#### Description of the task:
Only the lines from the start of the data below through the line that contains "иметь знакомого или" are to be copied, exactly and without pictures.

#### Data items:

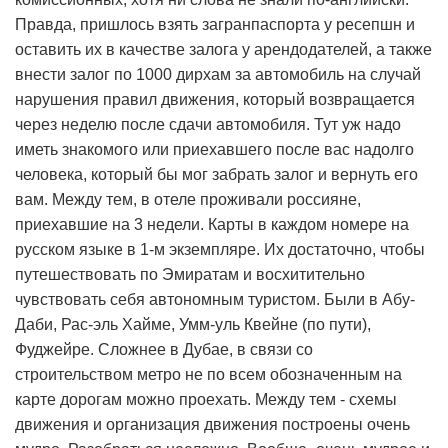
Правда, пришлось взять загранпаспорта у ресепшн и
оставить их в качестве залога у арендодателей, а также
внести залог по 1000 дирхам за автомобиль на случай
нарушения правил движения, который возвращается
через неделю после сдачи автомобиля. Тут уж надо
иметь знакомого или приехавшего после вас надолго
человека, который бы мог забрать залог и вернуть его
вам. Между тем, в отеле проживали россияне,
приехавшие на 3 недели. Карты в каждом номере на
русском языке в 1-м экземпляре. Их достаточно, чтобы
путешествовать по Эмиратам и восхитительно
чувствовать себя автономным туристом. Были в Абу-
Даби, Рас-эль Хайме, Умм-уль Квейне (по пути),
Фуджейре. Сложнее в Дубае, в связи со
строительством метро не по всем обозначенным на
карте дорогам можно проехать. Между тем - схемы
движения и организация движения построены очень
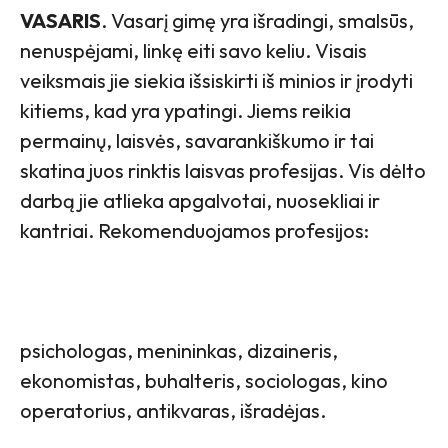
VASARIS
. Vasarį gimę yra išradingi, smalsūs,
nenuspėjami, linkę eiti savo keliu. Visais
veiksmais jie siekia išsiskirti iš minios ir įrodyti
kitiems, kad yra ypatingi. Jiems reikia
permainų, laisvės, savarankiškumo ir tai
skatina juos rinktis laisvas profesijas. Vis dėlto
darbą jie atlieka apgalvotai, nuosekliai ir
kantriai. Rekomenduojamos profesijos:
psichologas, menininkas, dizaineris,
ekonomistas, buhalteris, sociologas, kino
operatorius, antikvaras, išradėjas.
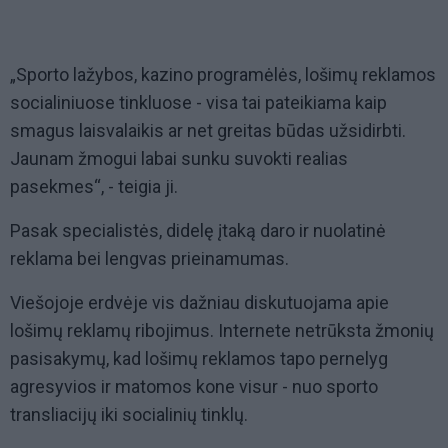
„Sporto lažybos, kazino programėlės, lošimų reklamos
socialiniuose tinkluose - visa tai pateikiama kaip
smagus laisvalaikis ar net greitas būdas užsidirbti.
Jaunam žmogui labai sunku suvokti realias
pasekmes“, - teigia ji.
Pasak specialistės, didelę įtaką daro ir nuolatinė
reklama bei lengvas prieinamumas.
Viešojoje erdvėje vis dažniau diskutuojama apie
lošimų reklamų ribojimus. Internete netrūksta žmonių
pasisakymų, kad lošimų reklamos tapo pernelyg
agresyvios ir matomos kone visur - nuo sporto
transliacijų iki socialinių tinklų.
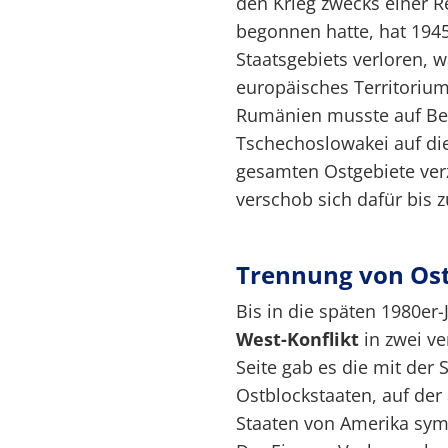
den Krieg zwecks einer Re
begonnen hatte, hat 1945
Staatsgebiets verloren, 
europäisches Territoriu
Rumänien musste auf Bes
Tschechoslowakei auf di
gesamten Ostgebiete ver
verschob sich dafür bis z
Trennung von Os
Bis in die späten 1980er
West-Konflikt
in zwei ve
Seite gab es die mit der
Ostblockstaaten, auf der
Staaten von Amerika sym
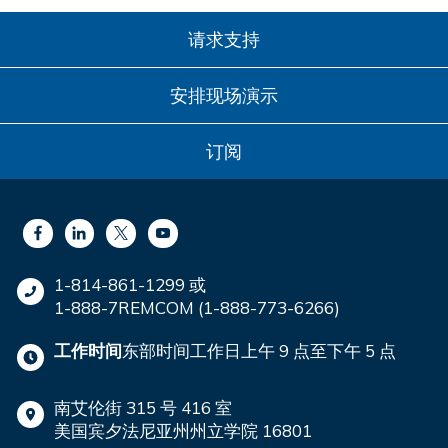
请求支持
安排现场演示
订阅
1-814-861-1299 或
1-888-7REMCOM (1-888-773-6266)
工作时间
东部时间工作日上午 9 点至下午 5 点
南艾伦街 315 号 416 室
美国宾夕法尼亚州州立学院 16801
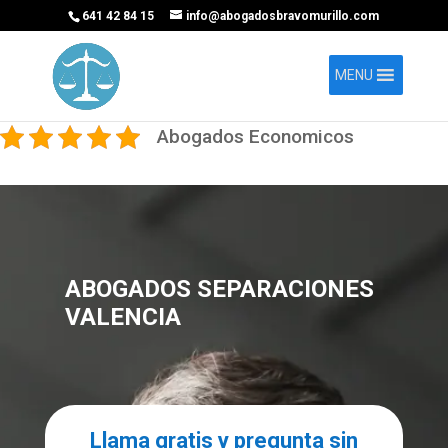
641 42 84 15
info@abogadosbravomurillo.com
MENU
Abogados Economicos
ABOGADOS SEPARACIONES
VALENCIA
Llama gratis y pregunta sin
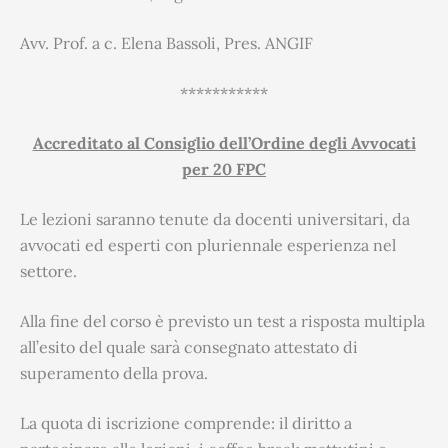
Avv. Prof. a c. Elena Bassoli, Pres. ANGIF
***********
Accreditato al Consiglio dell’Ordine degli Avvocati
per 20 FPC
Le lezioni saranno tenute da docenti universitari, da
avvocati ed esperti con pluriennale esperienza nel
settore.
Alla fine del corso è previsto un test a risposta multipla
all’esito del quale sarà consegnato attestato di
superamento della prova.
La quota di iscrizione comprende: il diritto a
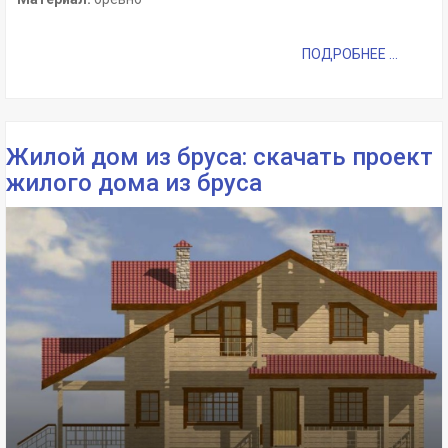
ПОДРОБНЕЕ ...
Жилой дом из бруса: скачать проект
жилого дома из бруса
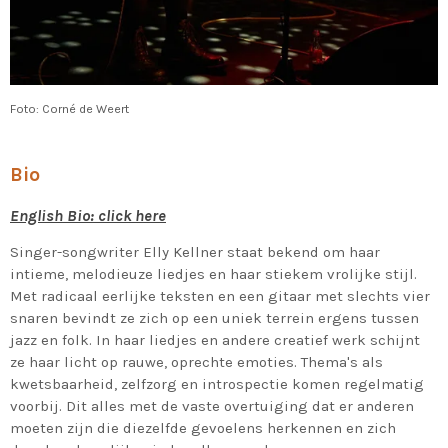
Foto: Corné de Weert
Bio
English Bio: click here
Singer-songwriter Elly Kellner staat bekend om haar
intieme, melodieuze liedjes en haar stiekem vrolijke stijl.
Met radicaal eerlijke teksten en een gitaar met slechts vier
snaren bevindt ze zich op een uniek terrein ergens tussen
jazz en folk. In haar liedjes en andere creatief werk schijnt
ze haar licht op rauwe, oprechte emoties. Thema's als
kwetsbaarheid, zelfzorg en introspectie komen regelmatig
voorbij. Dit alles met de vaste overtuiging dat er anderen
moeten zijn die diezelfde gevoelens herkennen en zich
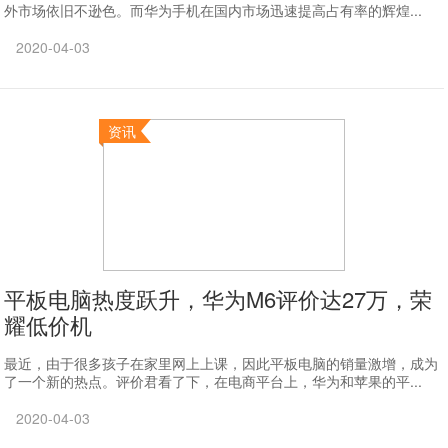
外市场依旧不逊色。而华为手机在国内市场迅速提高占有率的辉煌...
2020-04-03
资讯
平板电脑热度跃升，华为M6评价达27万，荣
耀低价机
最近，由于很多孩子在家里网上上课，因此平板电脑的销量激增，成为
了一个新的热点。评价君看了下，在电商平台上，华为和苹果的平...
2020-04-03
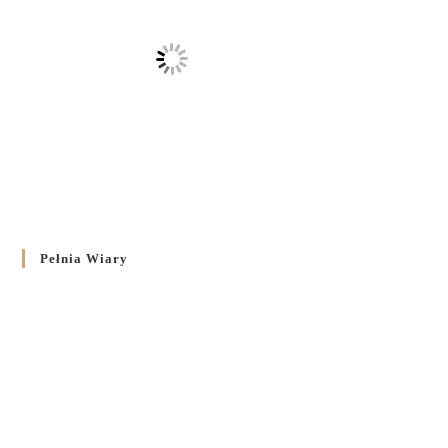
Pełnia Wiary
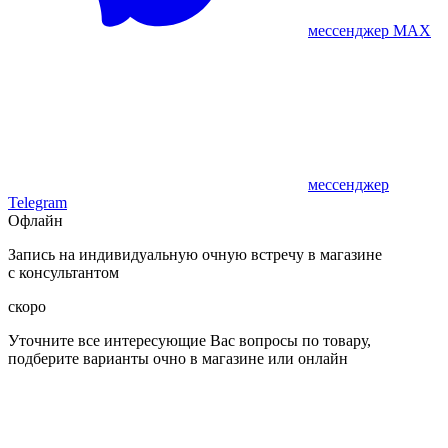
мессенджер MAX
мессенджер
Telegram
Офлайн
Запись на индивидуальную очную встречу в магазине
с консультантом
скоро
Уточните все интересующие Вас вопросы по товару,
подберите варианты очно в магазине или онлайн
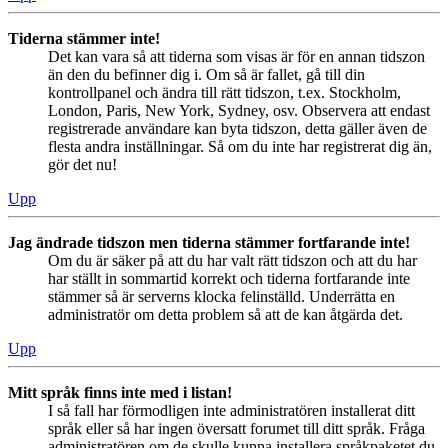
Tiderna stämmer inte!
Det kan vara så att tiderna som visas är för en annan tidszon
än den du befinner dig i. Om så är fallet, gå till din
kontrollpanel och ändra till rätt tidszon, t.ex. Stockholm,
London, Paris, New York, Sydney, osv. Observera att endast
registrerade användare kan byta tidszon, detta gäller även de
flesta andra inställningar. Så om du inte har registrerat dig än,
gör det nu!
Upp
Jag ändrade tidszon men tiderna stämmer fortfarande inte!
Om du är säker på att du har valt rätt tidszon och att du har
har ställt in sommartid korrekt och tiderna fortfarande inte
stämmer så är serverns klocka felinställd. Underrätta en
administratör om detta problem så att de kan åtgärda det.
Upp
Mitt språk finns inte med i listan!
I så fall har förmodligen inte administratören installerat ditt
språk eller så har ingen översatt forumet till ditt språk. Fråga
administratören om de skulle kunna installera språkpaketet du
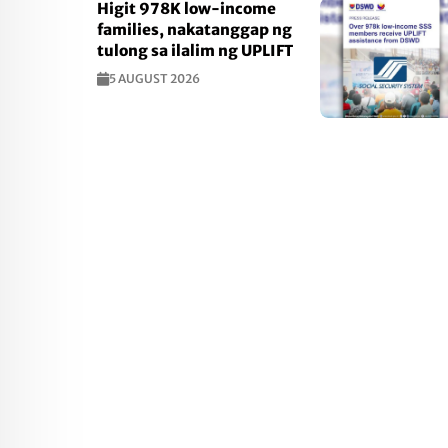
Higit 978K low-income
families, nakatanggap ng
tulong sa ilalim ng UPLIFT
5 AUGUST 2026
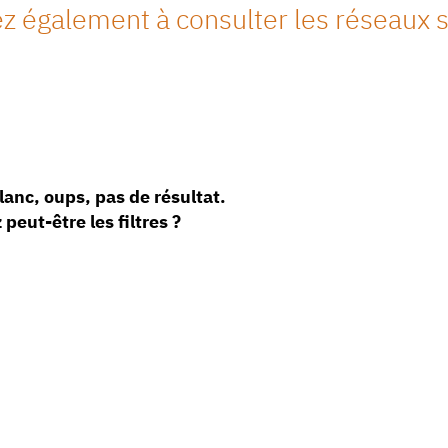
z également à consulter les réseaux s
anc, oups, pas de résultat.
 peut-être les filtres ?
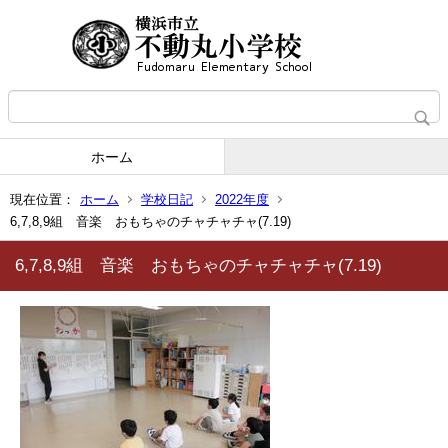
ホーム
現在位置：
ホーム
学校日記
2022年度
6,7,8,9組 音楽 おもちゃのチャチャチャ(7.19)
6,7,8,9組 音楽 おもちゃのチャチャチャ(7.19)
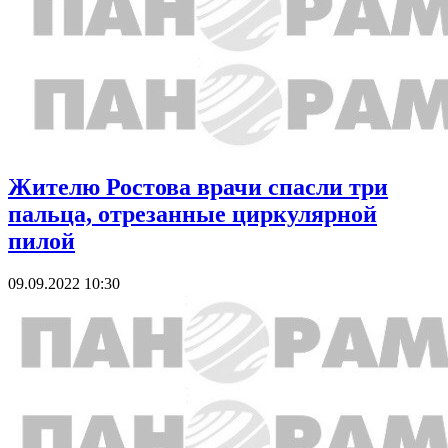
Жителю Ростова врачи спасли три
пальца, отрезанные циркулярной
пилой
09.09.2022 10:30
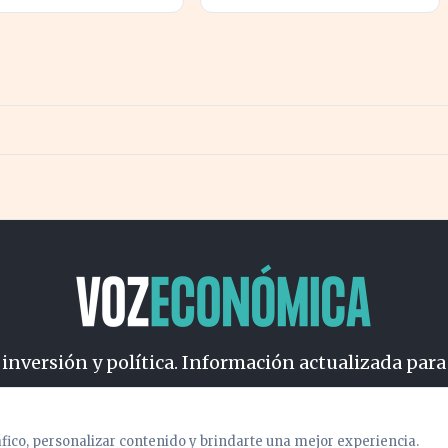
za la salud pública
profundizan la brecha con
l cambio climático
el norte
 inversión y política. Información actualizada para
osotros
Cookies
Privacidad
Términos
Política de Conteni
áfico, personalizar contenido y brindarte una mejor experiencia.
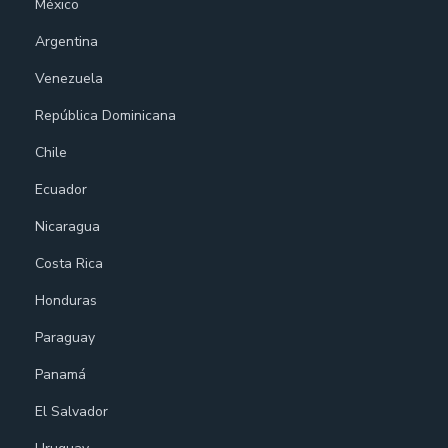
México
Argentina
Venezuela
República Dominicana
Chile
Ecuador
Nicaragua
Costa Rica
Honduras
Paraguay
Panamá
El Salvador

#### Result:
Правда, пришлось взять загранпаспорта у ресепшн и
оставить их в качестве залога у арендодателей, а также
внести залог по 1000 дирхам за автомобиль на случай
нарушения правил движения, который возвращается
через неделю после сдачи автомобиля. Тут уж надо
иметь знакомого или приехавшего после вас надолго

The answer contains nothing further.